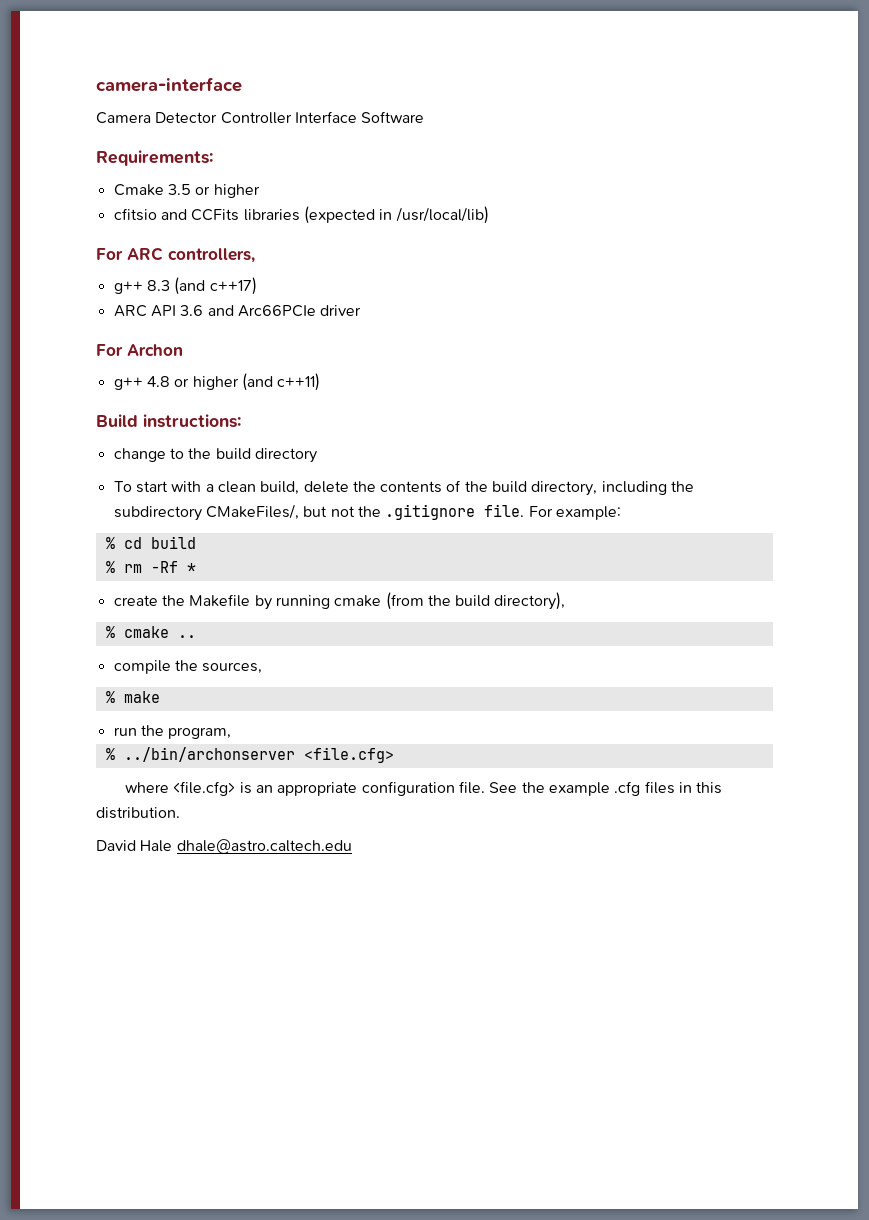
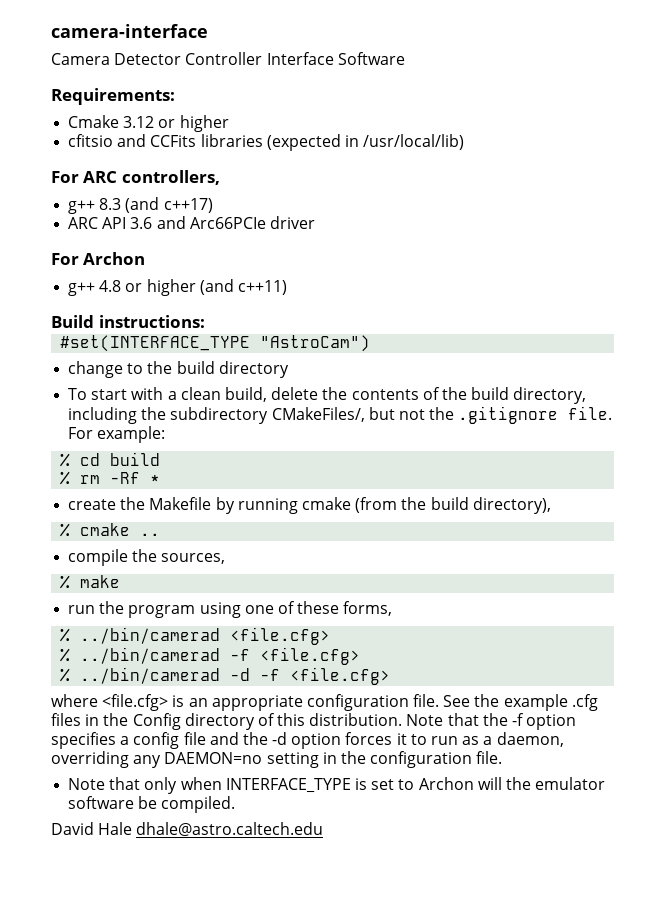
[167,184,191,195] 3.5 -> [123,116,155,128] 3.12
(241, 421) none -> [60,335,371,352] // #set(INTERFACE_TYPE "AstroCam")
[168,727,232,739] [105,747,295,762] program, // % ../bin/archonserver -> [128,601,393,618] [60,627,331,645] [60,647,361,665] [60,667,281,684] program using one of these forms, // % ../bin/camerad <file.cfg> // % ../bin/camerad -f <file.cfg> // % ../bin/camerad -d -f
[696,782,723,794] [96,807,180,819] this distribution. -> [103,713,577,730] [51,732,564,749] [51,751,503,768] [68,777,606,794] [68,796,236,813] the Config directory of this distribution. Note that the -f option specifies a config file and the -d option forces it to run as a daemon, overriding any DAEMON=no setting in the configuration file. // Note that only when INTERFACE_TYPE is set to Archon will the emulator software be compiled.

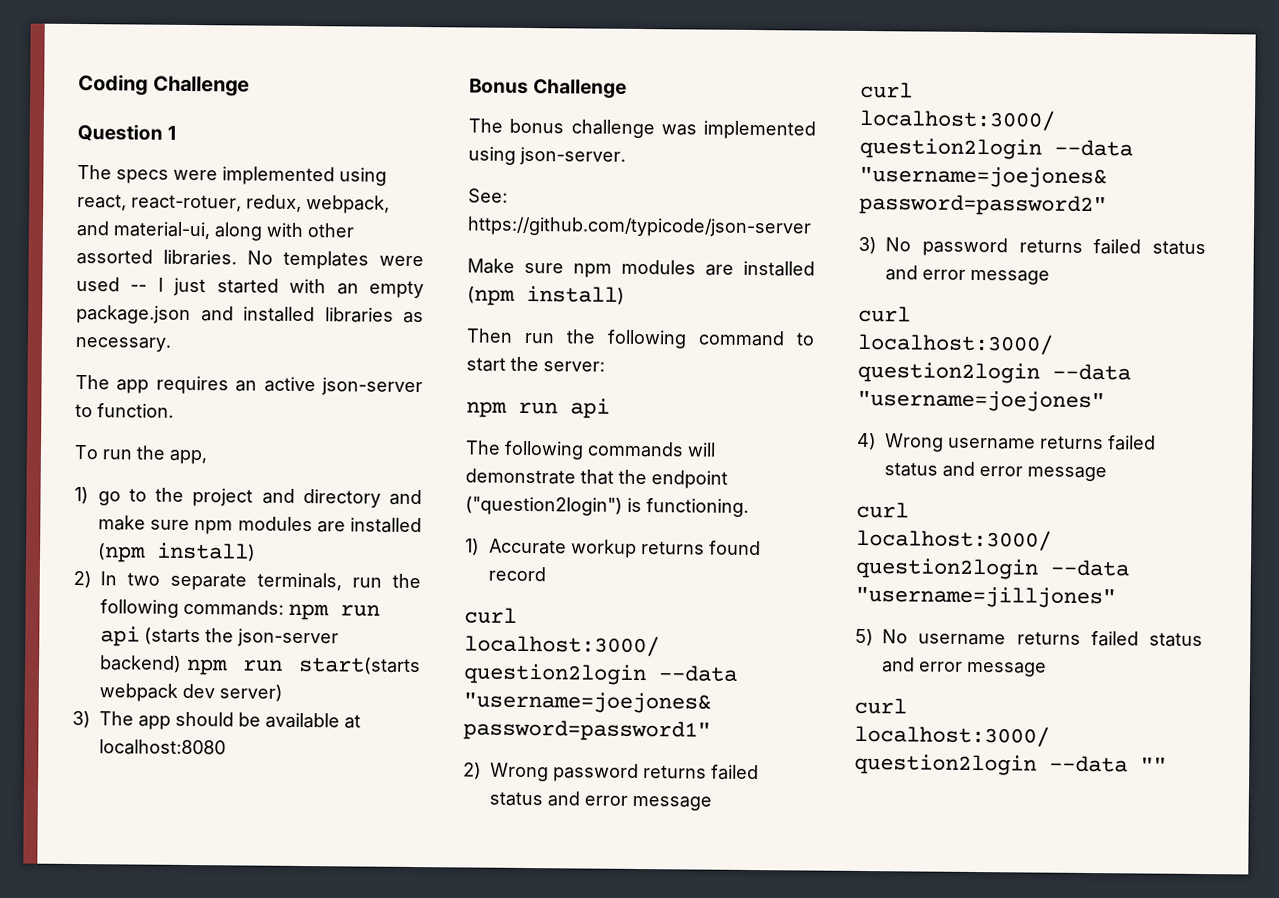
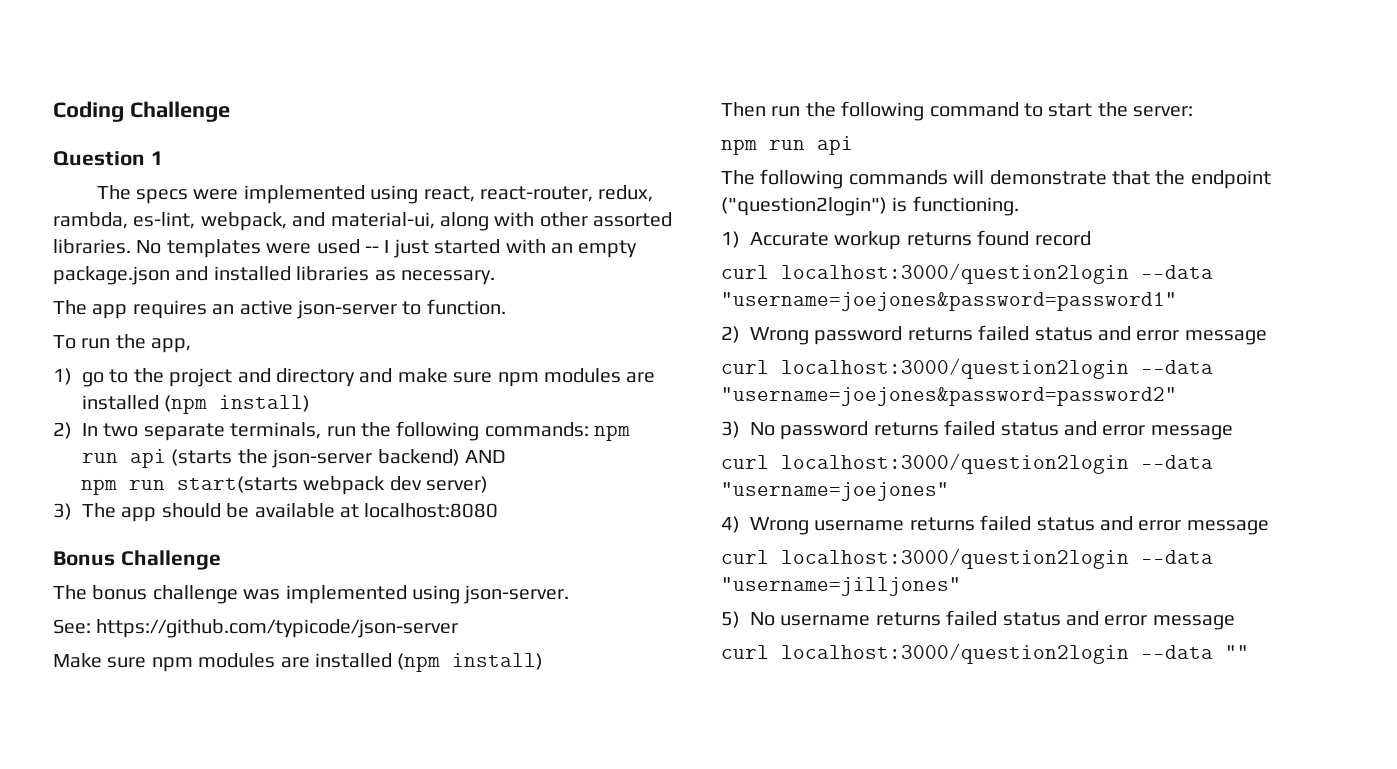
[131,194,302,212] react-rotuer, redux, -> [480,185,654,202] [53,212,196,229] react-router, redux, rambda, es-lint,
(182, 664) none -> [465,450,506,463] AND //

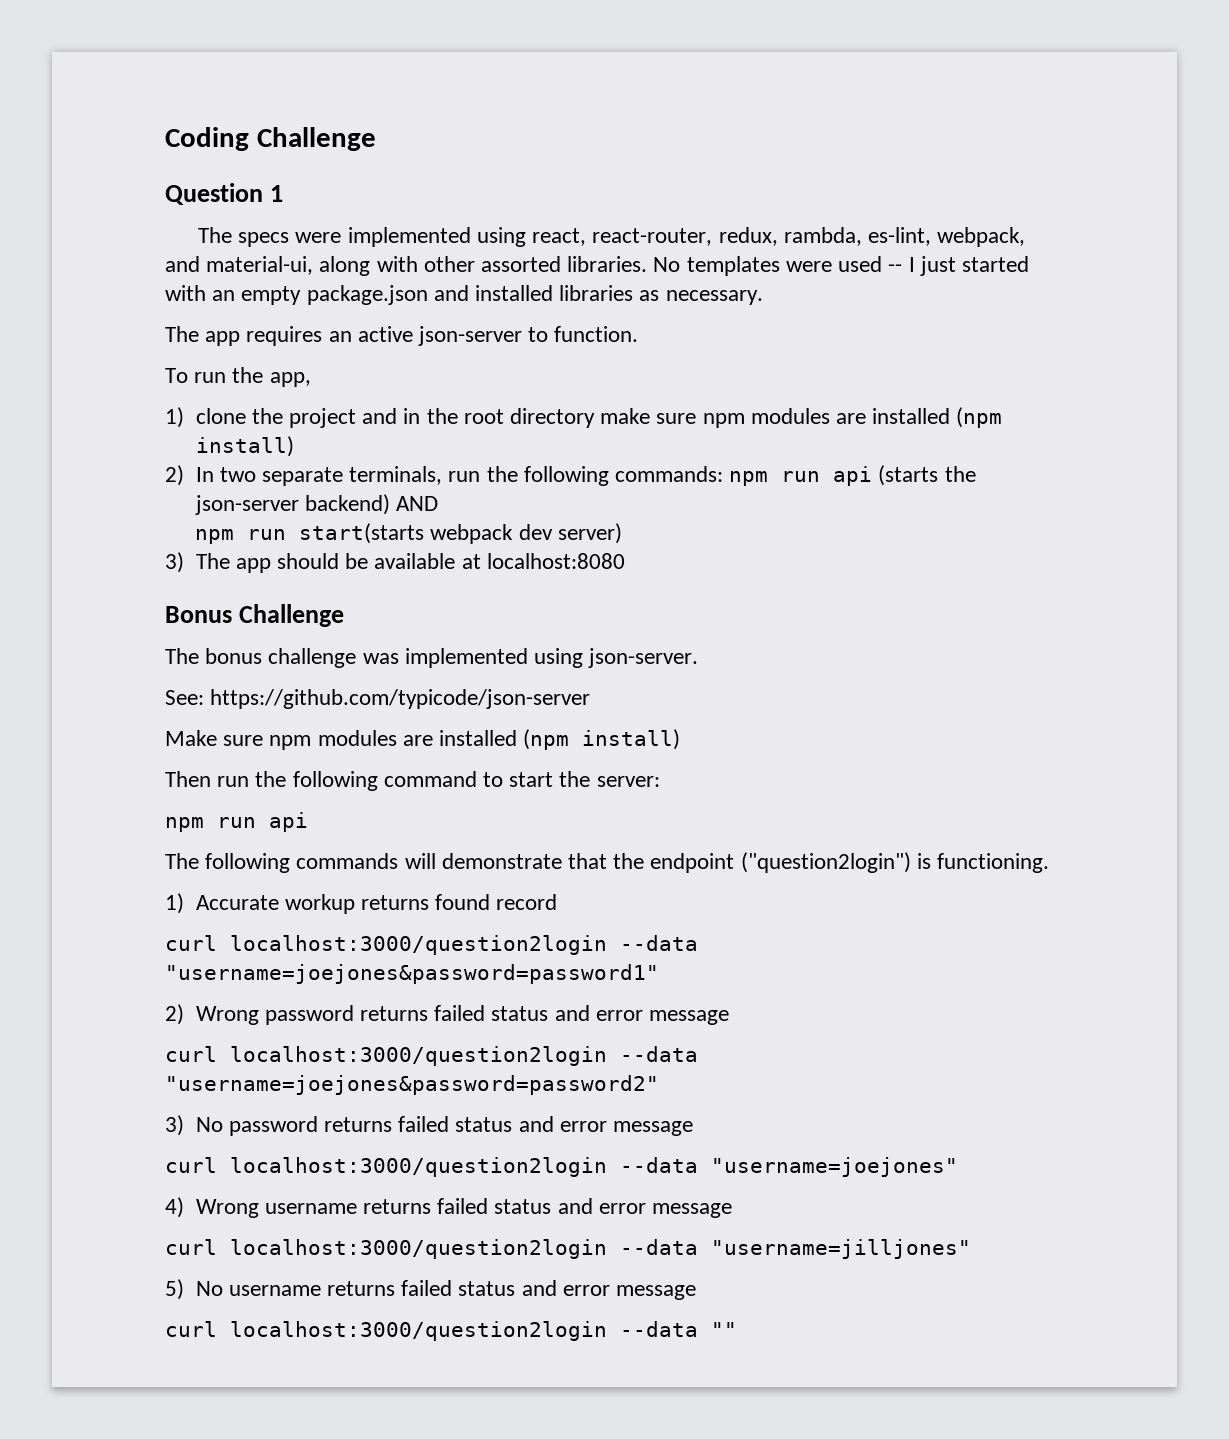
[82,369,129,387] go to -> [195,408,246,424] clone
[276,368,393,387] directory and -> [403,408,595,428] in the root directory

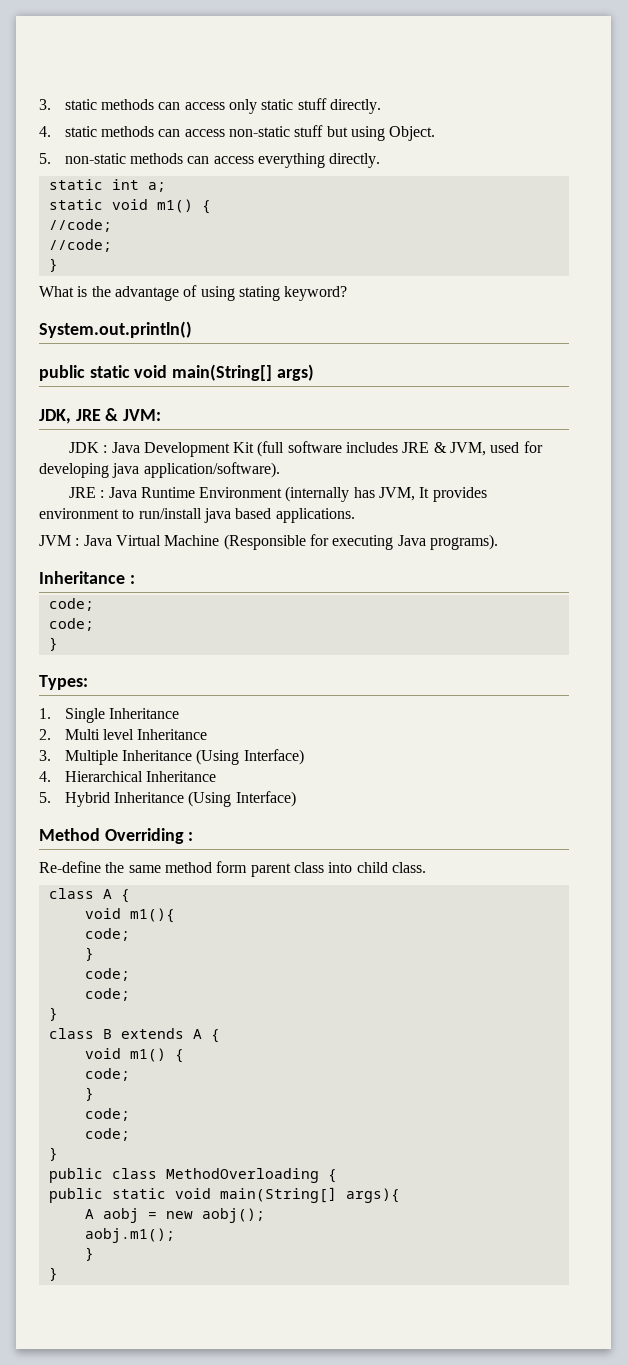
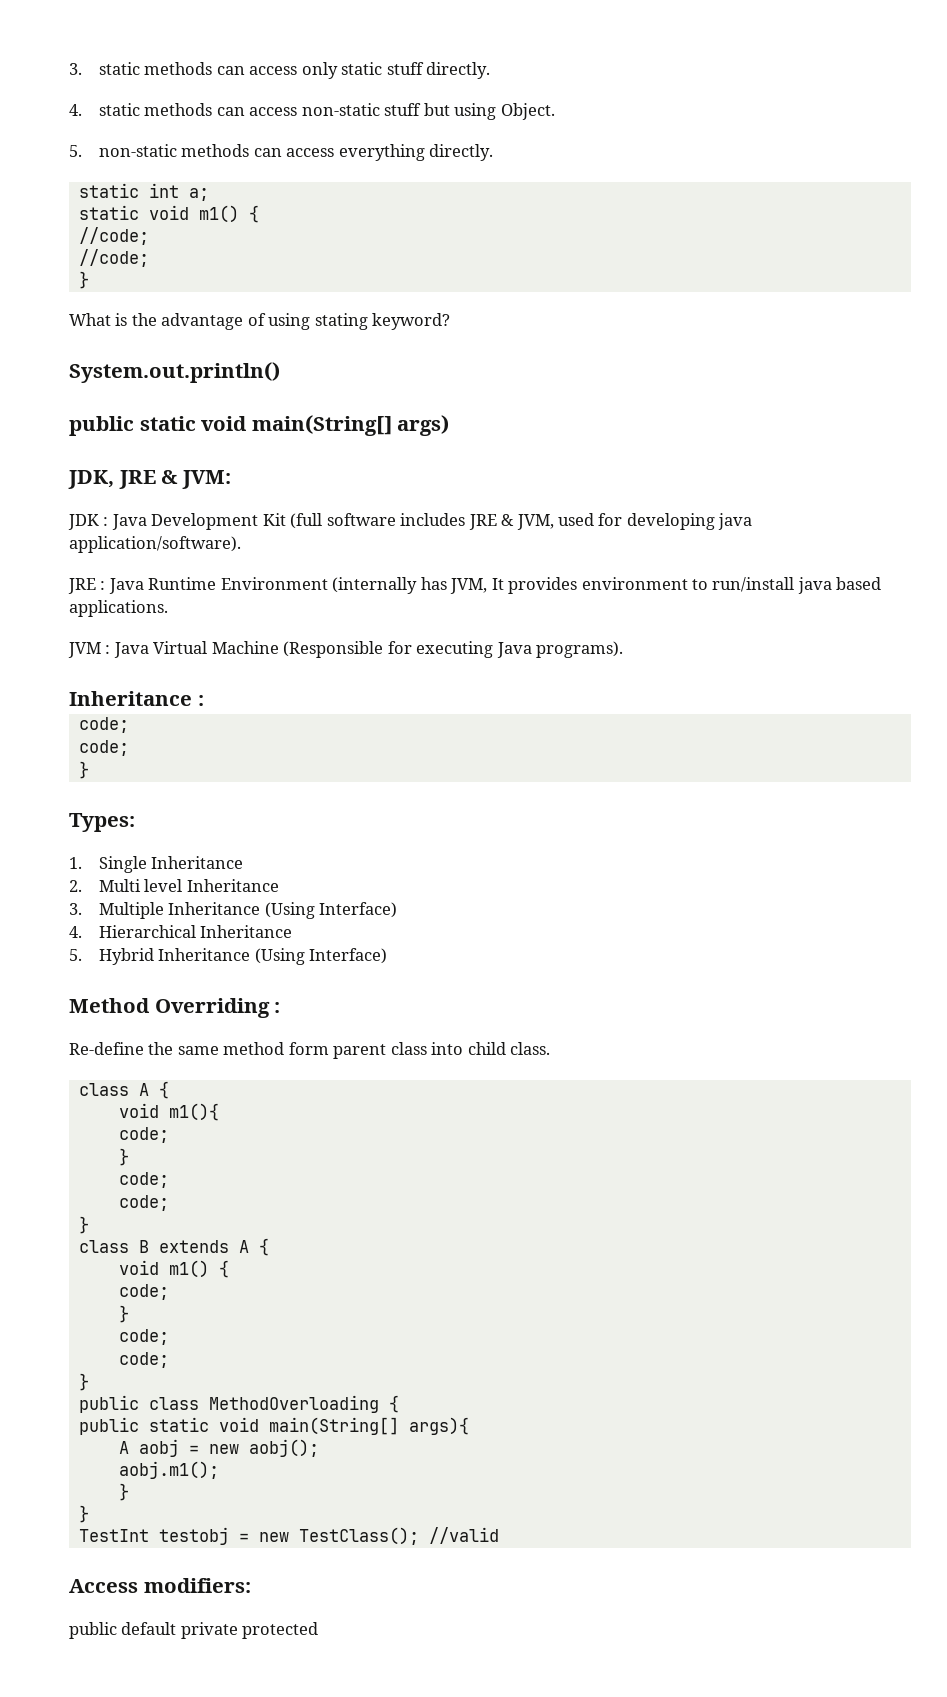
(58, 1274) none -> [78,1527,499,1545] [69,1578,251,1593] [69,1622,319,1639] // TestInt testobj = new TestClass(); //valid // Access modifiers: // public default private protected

Directions for this task:
Output, word for word, the full listing above, with no pictures.

Response to the task:
[167,184,191,195] 3.5 -> [123,116,155,128] 3.12
(241, 421) none -> [60,335,371,352] // #set(INTERFACE_TYPE "AstroCam")
[168,727,232,739] [105,747,295,762] program, // % ../bin/archonserver -> [128,601,393,618] [60,627,331,645] [60,647,361,665] [60,667,281,684] program using one of these forms, // % ../bin/camerad <file.cfg> // % ../bin/camerad -f <file.cfg> // % ../bin/camerad -d -f
[696,782,723,794] [96,807,180,819] this distribution. -> [103,713,577,730] [51,732,564,749] [51,751,503,768] [68,777,606,794] [68,796,236,813] the Config directory of this distribution. Note that the -f option specifies a config file and the -d option forces it to run as a daemon, overriding any DAEMON=no setting in the configuration file. // Note that only when INTERFACE_TYPE is set to Archon will the emulator software be compiled.

[131,194,302,212] react-rotuer, redux, -> [480,185,654,202] [53,212,196,229] react-router, redux, rambda, es-lint,
(182, 664) none -> [465,450,506,463] AND //

[82,369,129,387] go to -> [195,408,246,424] clone
[276,368,393,387] directory and -> [403,408,595,428] in the root directory

(58, 1274) none -> [78,1527,499,1545] [69,1578,251,1593] [69,1622,319,1639] // TestInt testobj = new TestClass(); //valid // Access modifiers: // public default private protected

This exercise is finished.